Quoted passage —
-- Opening Marker --

When compiling code that operates on List<> objects, the compiler must use interface calls, which care more expensive than regular virtual calls on concrete types.

Of course, in a piece of code where the compiler sees the object being instantiated and can prove that something that is declared to be a List<> is always an ArrayList<>, the compiler should be able to just emit a regular call instead of an interface call, but methods which are not inlined and operate on already instantiated objects would not benefit from this optimization.

The ubiquitously used optimization that speeds up virtual calls, namely inline caches (frequently Polymorphic Inline Caching or PIC, not to be confused with Position Independent Code), benefits from the observation that instances of only a single subclass are ever accessed through a variable of a certain declared type. In this scenario, after the code has been running instrumented for a while the JIT can optimistically guess that a List<> object will only ever be an ArrayList<>, generate a trap in case the guess was wrong, and fall through with the ArrayList<> call.

Modern processors execute the check very quickly (because they are superscalar and have good branch prediction) so you don't notice the cost of all those virtual call and single implementation interface calls. But it does make the VM work hard, instrumenting, generating and patching all that code.

For server software running in steady state on HotSpot it's irrelevant but for fast startup on a mobile device it might make a difference - I don't know how good is Google's VM.

A nice article about it by Dr. Cliff Click, Jr. (custom big iron hardware, hotspot-deived VM): http://www.azulsystems.com/blog/cliff-click/2010-04-08-inline-caches-and-call-site-optimization

And of course "inline caching" on wikipedia.

Z.T.
A: 

It is a well-known "Design Principle" about howto make a good design, "program to an interface, not an implementation". Like Michael Borgwardt said, maybe it doesn't care to use this principle with your local variables, but if you have associations between types, then it make sense to program to interfaces rather than implementation to use benefits of OOP. To implement to interfaces rather than impl allows dynamic polymorphic assignments in runtime. say,

interface IAa { say(); }
class A implements IAa { public void say() { .. says A ... } } 
class B implements IAa { public void say() { .. says B ... } } 


class App {

public void someFoo() {
    IAa myA = new A();
    myA.say(); // says A
    myA = new B();  
    myA.say(); // says B

}
...

-- Closing Marker --

Supplied records —
-- Opening Marker --

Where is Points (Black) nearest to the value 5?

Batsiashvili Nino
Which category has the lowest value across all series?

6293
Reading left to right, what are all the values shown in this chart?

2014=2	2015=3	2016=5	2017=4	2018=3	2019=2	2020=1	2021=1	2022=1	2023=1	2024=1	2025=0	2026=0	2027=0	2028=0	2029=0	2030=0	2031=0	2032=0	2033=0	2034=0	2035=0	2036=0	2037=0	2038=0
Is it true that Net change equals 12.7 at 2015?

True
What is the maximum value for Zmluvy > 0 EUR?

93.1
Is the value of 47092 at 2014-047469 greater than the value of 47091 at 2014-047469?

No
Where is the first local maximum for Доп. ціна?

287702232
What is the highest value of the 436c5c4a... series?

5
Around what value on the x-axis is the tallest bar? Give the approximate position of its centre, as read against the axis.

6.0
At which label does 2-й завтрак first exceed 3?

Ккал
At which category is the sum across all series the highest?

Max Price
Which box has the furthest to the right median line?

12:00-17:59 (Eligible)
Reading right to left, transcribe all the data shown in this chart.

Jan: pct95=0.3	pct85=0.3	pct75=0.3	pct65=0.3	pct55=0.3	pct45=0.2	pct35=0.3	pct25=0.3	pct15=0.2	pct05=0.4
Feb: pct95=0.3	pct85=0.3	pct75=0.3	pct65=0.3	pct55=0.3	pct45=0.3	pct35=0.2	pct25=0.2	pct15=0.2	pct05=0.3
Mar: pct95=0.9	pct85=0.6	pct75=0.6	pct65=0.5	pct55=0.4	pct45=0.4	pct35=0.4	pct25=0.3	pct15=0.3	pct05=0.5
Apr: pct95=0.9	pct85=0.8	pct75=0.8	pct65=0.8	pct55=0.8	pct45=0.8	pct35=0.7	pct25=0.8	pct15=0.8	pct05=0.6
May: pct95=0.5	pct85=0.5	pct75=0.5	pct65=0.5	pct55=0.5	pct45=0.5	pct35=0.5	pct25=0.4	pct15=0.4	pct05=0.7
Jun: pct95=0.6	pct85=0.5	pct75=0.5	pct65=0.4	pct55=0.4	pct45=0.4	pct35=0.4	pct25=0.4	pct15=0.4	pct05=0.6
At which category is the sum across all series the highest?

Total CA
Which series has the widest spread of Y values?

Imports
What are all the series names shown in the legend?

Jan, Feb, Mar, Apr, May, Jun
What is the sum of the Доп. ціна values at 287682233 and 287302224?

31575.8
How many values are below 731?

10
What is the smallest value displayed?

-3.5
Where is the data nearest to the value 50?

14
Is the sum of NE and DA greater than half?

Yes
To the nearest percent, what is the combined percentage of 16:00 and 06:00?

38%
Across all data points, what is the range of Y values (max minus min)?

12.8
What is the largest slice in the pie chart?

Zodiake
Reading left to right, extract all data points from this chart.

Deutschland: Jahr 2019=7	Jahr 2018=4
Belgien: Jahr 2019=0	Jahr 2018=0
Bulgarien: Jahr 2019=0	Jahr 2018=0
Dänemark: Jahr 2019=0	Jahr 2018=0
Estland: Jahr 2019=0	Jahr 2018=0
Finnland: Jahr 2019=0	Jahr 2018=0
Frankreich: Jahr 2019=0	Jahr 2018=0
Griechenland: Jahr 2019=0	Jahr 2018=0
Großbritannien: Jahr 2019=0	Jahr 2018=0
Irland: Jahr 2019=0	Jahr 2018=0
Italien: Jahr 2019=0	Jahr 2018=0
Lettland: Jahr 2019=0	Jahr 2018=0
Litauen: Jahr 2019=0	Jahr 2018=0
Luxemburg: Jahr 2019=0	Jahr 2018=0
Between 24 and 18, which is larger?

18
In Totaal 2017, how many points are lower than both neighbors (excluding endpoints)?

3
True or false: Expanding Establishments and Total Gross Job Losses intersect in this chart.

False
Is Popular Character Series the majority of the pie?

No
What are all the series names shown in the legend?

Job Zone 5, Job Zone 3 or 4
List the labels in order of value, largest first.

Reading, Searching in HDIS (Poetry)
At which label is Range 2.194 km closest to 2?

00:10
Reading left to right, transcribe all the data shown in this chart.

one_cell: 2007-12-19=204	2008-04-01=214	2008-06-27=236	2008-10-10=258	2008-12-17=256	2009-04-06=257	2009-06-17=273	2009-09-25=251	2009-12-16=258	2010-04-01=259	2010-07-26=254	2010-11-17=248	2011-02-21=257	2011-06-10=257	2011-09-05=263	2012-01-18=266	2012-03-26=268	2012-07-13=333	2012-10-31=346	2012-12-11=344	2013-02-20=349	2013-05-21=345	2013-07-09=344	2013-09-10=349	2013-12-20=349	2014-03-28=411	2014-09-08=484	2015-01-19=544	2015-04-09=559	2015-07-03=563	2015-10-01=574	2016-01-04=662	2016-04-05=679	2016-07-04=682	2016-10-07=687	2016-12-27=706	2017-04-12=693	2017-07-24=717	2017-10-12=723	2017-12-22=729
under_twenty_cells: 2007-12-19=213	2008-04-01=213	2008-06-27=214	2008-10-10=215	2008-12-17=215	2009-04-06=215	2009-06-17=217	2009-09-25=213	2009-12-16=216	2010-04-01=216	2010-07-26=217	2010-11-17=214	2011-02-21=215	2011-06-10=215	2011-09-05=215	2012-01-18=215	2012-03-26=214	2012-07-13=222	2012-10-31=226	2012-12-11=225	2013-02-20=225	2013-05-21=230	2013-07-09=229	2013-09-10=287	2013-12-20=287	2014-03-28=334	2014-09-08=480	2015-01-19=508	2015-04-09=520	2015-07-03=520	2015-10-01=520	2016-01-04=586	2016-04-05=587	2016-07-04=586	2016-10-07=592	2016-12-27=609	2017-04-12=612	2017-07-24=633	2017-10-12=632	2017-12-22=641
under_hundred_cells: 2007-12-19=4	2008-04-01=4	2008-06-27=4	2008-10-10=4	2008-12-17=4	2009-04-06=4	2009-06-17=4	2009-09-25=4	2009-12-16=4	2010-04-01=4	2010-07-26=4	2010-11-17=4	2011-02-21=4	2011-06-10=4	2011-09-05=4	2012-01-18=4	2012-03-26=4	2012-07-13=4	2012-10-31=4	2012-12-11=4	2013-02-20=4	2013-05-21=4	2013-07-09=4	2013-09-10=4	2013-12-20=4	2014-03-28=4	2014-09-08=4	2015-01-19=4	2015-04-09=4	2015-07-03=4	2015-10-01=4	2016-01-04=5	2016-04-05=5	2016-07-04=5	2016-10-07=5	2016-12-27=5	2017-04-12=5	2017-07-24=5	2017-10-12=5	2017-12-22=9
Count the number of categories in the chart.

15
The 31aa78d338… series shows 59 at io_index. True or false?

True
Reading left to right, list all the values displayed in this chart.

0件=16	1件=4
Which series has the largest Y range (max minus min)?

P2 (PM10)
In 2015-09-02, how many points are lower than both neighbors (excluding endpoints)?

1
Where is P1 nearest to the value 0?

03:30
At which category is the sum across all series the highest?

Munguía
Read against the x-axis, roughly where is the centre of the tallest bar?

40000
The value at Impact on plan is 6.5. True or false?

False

-- Closing Marker --

Problem — Can you copy the passage on interface calls above word for word, from "The ubiquitously used" to "all that code."?

Response —
The ubiquitously used optimization that speeds up virtual calls, namely inline caches (frequently Polymorphic Inline Caching or PIC, not to be confused with Position Independent Code), benefits from the observation that instances of only a single subclass are ever accessed through a variable of a certain declared type. In this scenario, after the code has been running instrumented for a while the JIT can optimistically guess that a List<> object will only ever be an ArrayList<>, generate a trap in case the guess was wrong, and fall through with the ArrayList<> call.

Modern processors execute the check very quickly (because they are superscalar and have good branch prediction) so you don't notice the cost of all those virtual call and single implementation interface calls. But it does make the VM work hard, instrumenting, generating and patching all that code.